TechnologySeptember 24, 2017

Gremlin Recipes: 10 – Depth-First Vs Breadth-First

Gremlin Recipes: 10 – Depth-First Vs Breadth-First

Part 10 of 10 for the series Gremlin Recipes. The purpose is to explain the internal of Gremlin and give people a deeper insight into the query language to master it.

This blog post is the 9th from the series Gremlin Recipes. It is recommended to read the previous blog posts first:

  1. Gremlin as a Stream
  2. SQL to Gremlin
  3. Recommendation Engine traversal
  4. Recursive traversals
  5. Path object
  6. Projection and selection
  7. Variable handling
  8. sack() operator
  9. Pattern Matching
     

I KillrVideo dataset

To illustrate this series of recipes, you need first to create the schema for KillrVideo and import the data. See here for more details.

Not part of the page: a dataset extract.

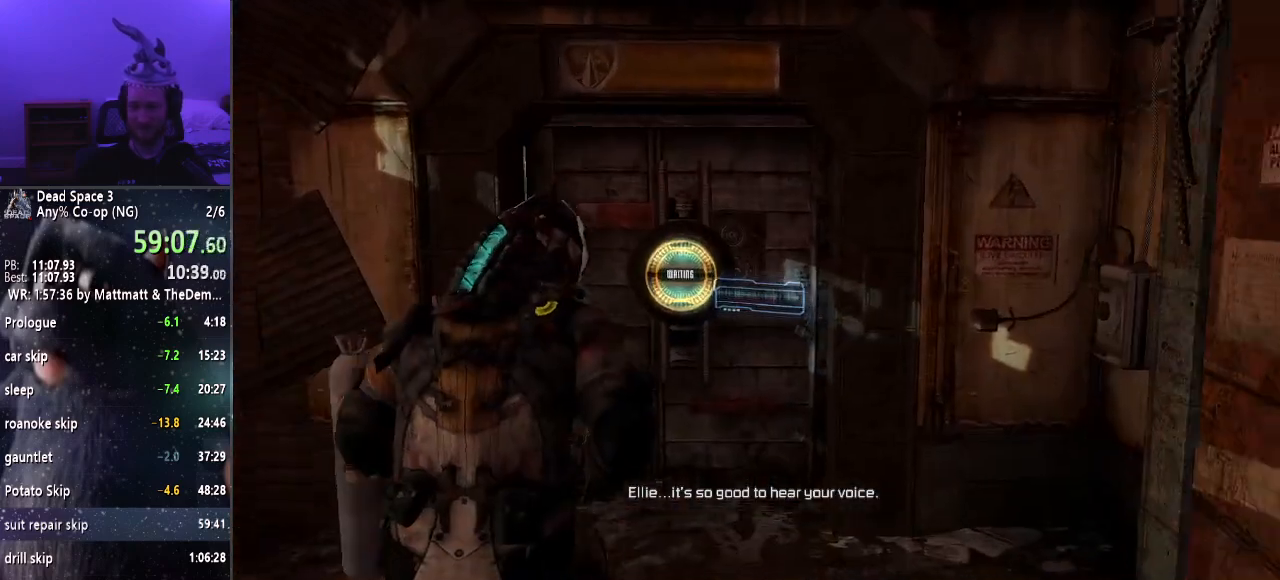
{"keys": ["shift", "w"], "mouse": [], "events": [[100, "e", "down"], [150, "e", "up"], [250, "e", "down"], [334, "e", "up"], [417, "e", "down"], [467, "e", "up"]]}
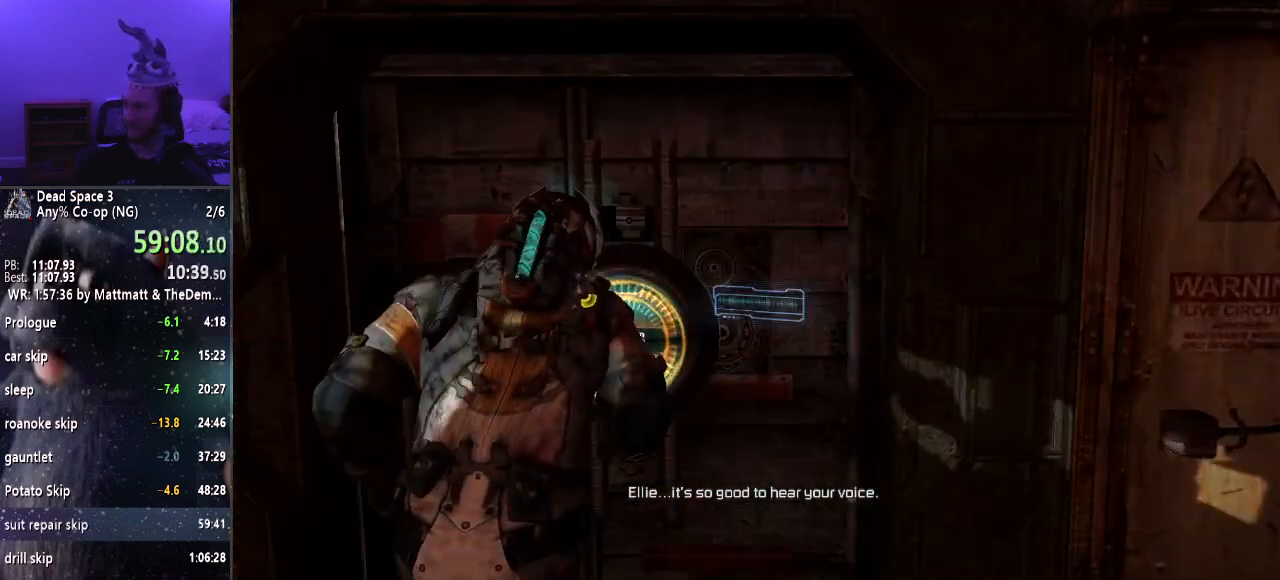
{"keys": ["shift", "w"], "mouse": [], "events": [[117, "e", "down"], [167, "e", "up"], [267, "e", "down"], [300, "e", "up"], [450, "e", "down"], [500, "e", "up"]]}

The graph schema of this dataset is :

II Evaluation strategy in Gremlin

Familiar users of Gremlin know that there exist 2 distinct evaluation strategies for traversals:

  1. depth-first: this strategy traverses down the entire path as specified by a the steps before turning to the next legal path. In theory there is a single traverser that explores each path but in practice for optimisation purposes, the vendors can implement concurrent traversers for distinct paths. The depth-first strategy is the default strategy in Gremlin unless specified otherwise.
  2. breadth-first: this strategy tries to parallelize the traversal of each step as much as possible. On each step, Gremlin will explore all possible paths before moving to the next step in the traversal

Let’s take a the recommendation engine traversal we have seen in previous posts:

gremlin>g.V().
   has("movie", "title", "Blade Runner").                       // stage 1
   inE("rated").filter(values("rating").is(gte(8.203))).outV(). // stage 2
   outE("rated").filter(values("rating").is(gte(8.203))).inV()  // stage 3

The above traversal can be decomposed into 3 stages

  1. has("movie", "title", "Blade Runner")
  2. inE("rated").filter(values("rating").is(gte(8.203))).outV()
  3. outE("rated").filter(values("rating").is(gte(8.203))).inV()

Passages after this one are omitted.